– Слушай, Третий, – сказал он, хватая Третьего за рукав. – Общее собрание намечается сегодня после ужина. Ты о чем выступать будешь?
Третий задумался. Двенадцатый терпеливо попыхивал едким дымом.
– Не буду я выступать! – наконец заявил, безуспешно пытаясь освободиться от цепкой руки своего собеседника, Третий.
– А между прочим, Первый будет выступать, – поведал, почему то оглянувшись на свой кабинет, Двенадцатый. – И Седьмой, и Восьмой тоже выступят.
В прениях, значит. А может, еще кто то захочет выступить. Впрочем, может, и не захочет больше никто. Прения – это дело такое. Кстати, собрание буду вести я. Бумагу я уже приготовил, и карандаш, чтобы протокол оформлять как положено, а ты, стало быть, не будешь выступать? Как же так, Третий? А? Вот ты сегодня не выступишь, а завтра мне на дежурство заступать, а послезавтра Пятая идет на дежурство. Хотя нет, Пятая вчера уже дежурила, а сегодня очередь Четвертого.
Третий терпеливо слушал и даже согласно кивал головой, но нить рассуждений Двенадцатого он успел потерять и теперь думал только о том, как бы вклиниться в поток его речи, чтобы сообщить, что его ждет Первый. Такой предлог должен был подействовать. Упоминание начальства всегда безотказно действует на верноподданных пустословов.
– …а на завтрак – здоровенный, сочный бифштекс и суп с лимонной долькой, – говорил между тем Двенадцатый, вцепившись мертвой хваткой в комбинезон Третьего. – Лимончик, знаешь ли, такой кислый, как ни странно, а бифштекс недосолен, но в целом обед был.
Тут в кабинете за спиной Двенадцатого затрезвонил телефон, и он неохотно прервал свои разглагольствования.
– Подожди, я сейчас, – сказал он Третьему и ринулся к аппарату.
Третий, однако, ждать его не стал, а прошел дальше по коридору, открыл дверь под номером один и оказался в небольшой приемной, где Десятая с непостижимой скоростью отбивала на машинке какой то текст, поглядывая в исписанные листы бумаги.

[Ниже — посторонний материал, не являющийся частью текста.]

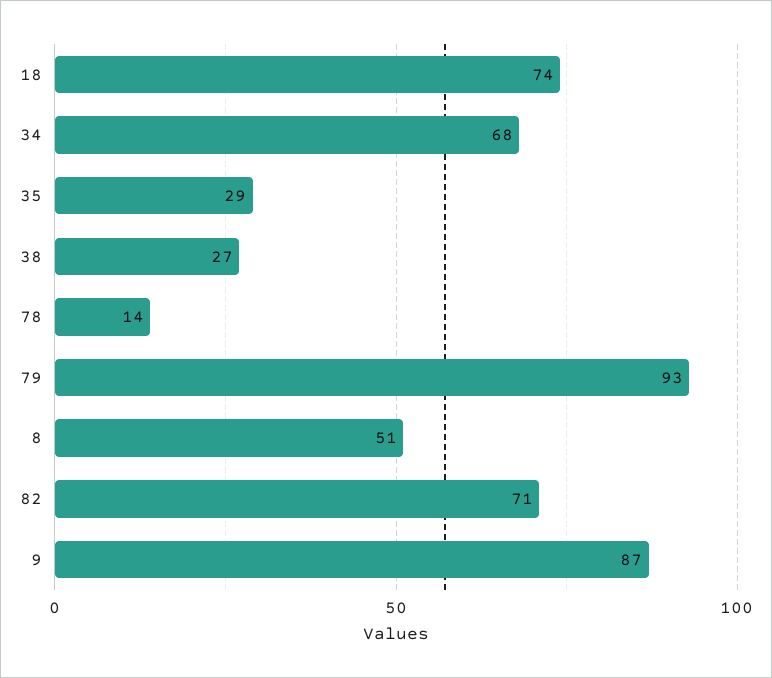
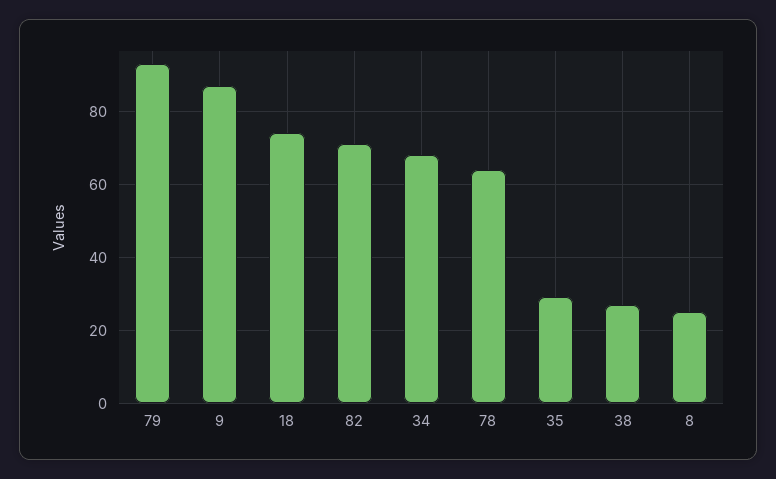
78: 14 -> 65
8: 51 -> 25

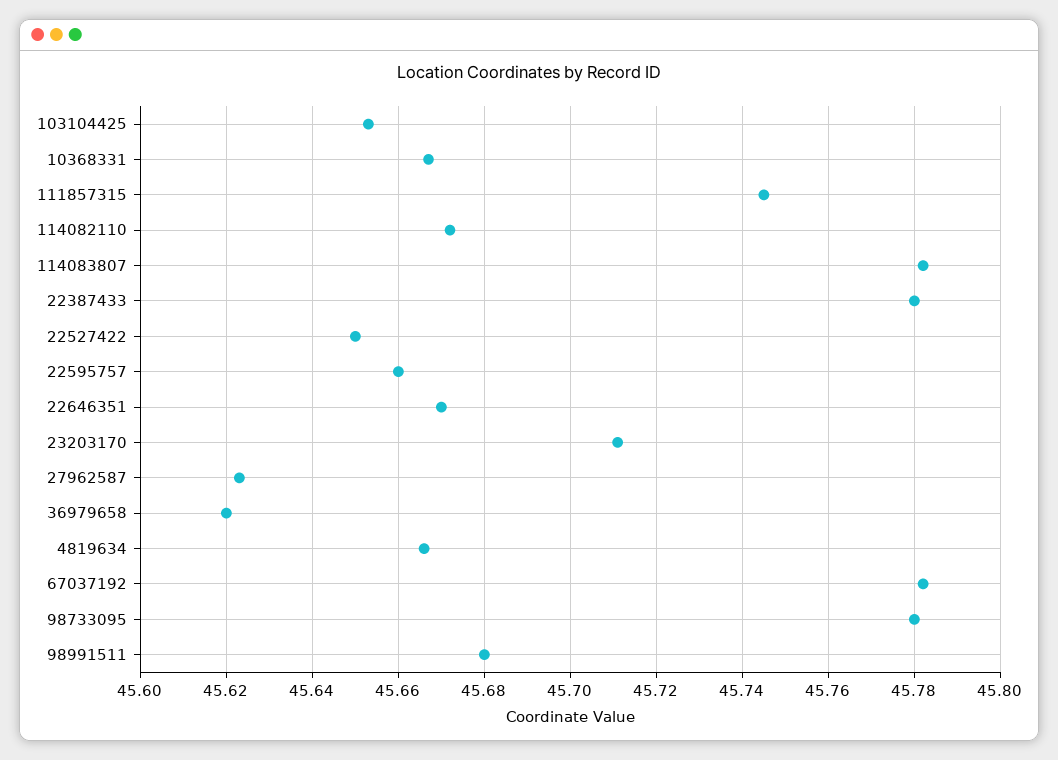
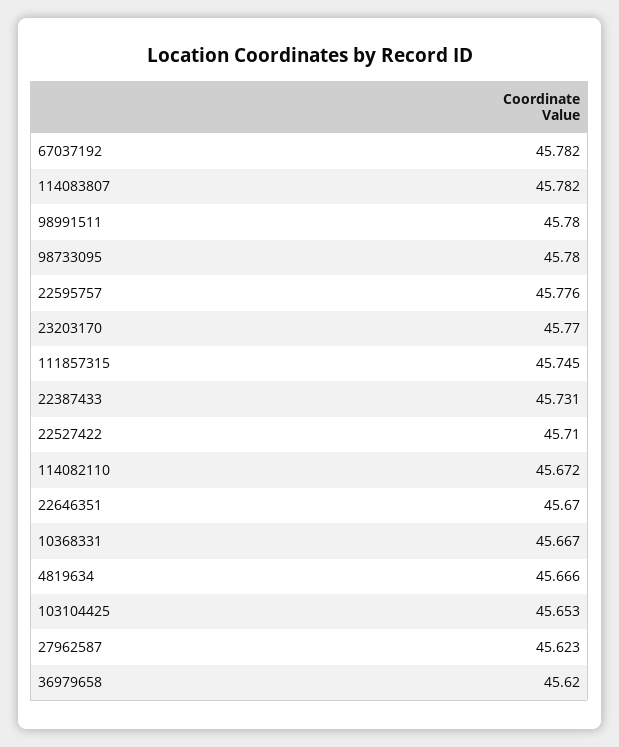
22387433: 45.78 -> 45.731
22527422: 45.65 -> 45.71
22595757: 45.66 -> 45.776
23203170: 45.71 -> 45.77
98991511: 45.68 -> 45.78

Третий увидел, что почерк на этих листах принадлежит ему, и, значит, Десятая перепечатывала набело отрывки из Книги, которую он переписывал, но спрашивать ее по этому поводу наверняка не имело смысла.

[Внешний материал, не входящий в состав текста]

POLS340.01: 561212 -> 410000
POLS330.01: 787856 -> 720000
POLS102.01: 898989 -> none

Десятая обратила внимание на Третьего лишь тогда, когда допечатала очередной лист до конца и принялась заправлять в машинку следующий.

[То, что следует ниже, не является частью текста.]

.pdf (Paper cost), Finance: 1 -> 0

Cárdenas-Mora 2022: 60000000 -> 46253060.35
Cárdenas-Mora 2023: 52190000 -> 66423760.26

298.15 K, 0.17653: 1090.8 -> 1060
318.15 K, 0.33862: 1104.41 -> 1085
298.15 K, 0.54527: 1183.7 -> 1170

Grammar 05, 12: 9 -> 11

– Ну, что ты стоишь? – с легким раздражением спросила она. – Зачем пожаловал?
– Первый у себя? – вопросом на вопрос ответил Третий.
– Как понять – «у себя»? – сразу придралась к его словам Десятая. – Любой человек всегда бывает у себя. Я, например, сейчас – у себя. И ты тоже – у тебя.
– Я имел в виду, в своем ли кабинете Первый, – терпеливо пояснил Третий. – Так обычно говорится.
– «Говорится, говорится», – передразнила его Десятая. – Мало ли что говорится! Не все то, что говорится, пишется, понял?.. Заходи, горе луковое, он тебя давно ждет!
Первый, однако, был у себя не один. Сидевший перед ним на краешке стула Второй что то рассказывал, возбужденно размахивая руками. Из кармана его свешивалась до самого пола лента рулетки.
Первый жестом указал Третьему на свободный стул и продолжал внимать Второму, но вид у него при этом был, как всегда, отсутствующий, лицо – каменное, и не понять было, слушает он собеседника или решает в уме какую то сложную задачу.
Покосившись на Третьего, Второй с нарастающим жаром продолжал говорить:
– Все пропало, все пропало! Что теперь будет с нами? Если она постоянно сжимается, то…
– Кто – она? – вдруг прервал его Первый. Второй затруднился с ответом.
– Как это – кто? – удивился он. – Ну, эта… как ее? Да не помню я, как это называется! И бог с ней! Просто Девятый еще не нашел этой штуке подходящее название… Но положение чрезвычайно серьезное! И оно будет ухудшаться и впредь! Может быть, дело опять дойдет до Катастрофы – помяните мое слово, Первый!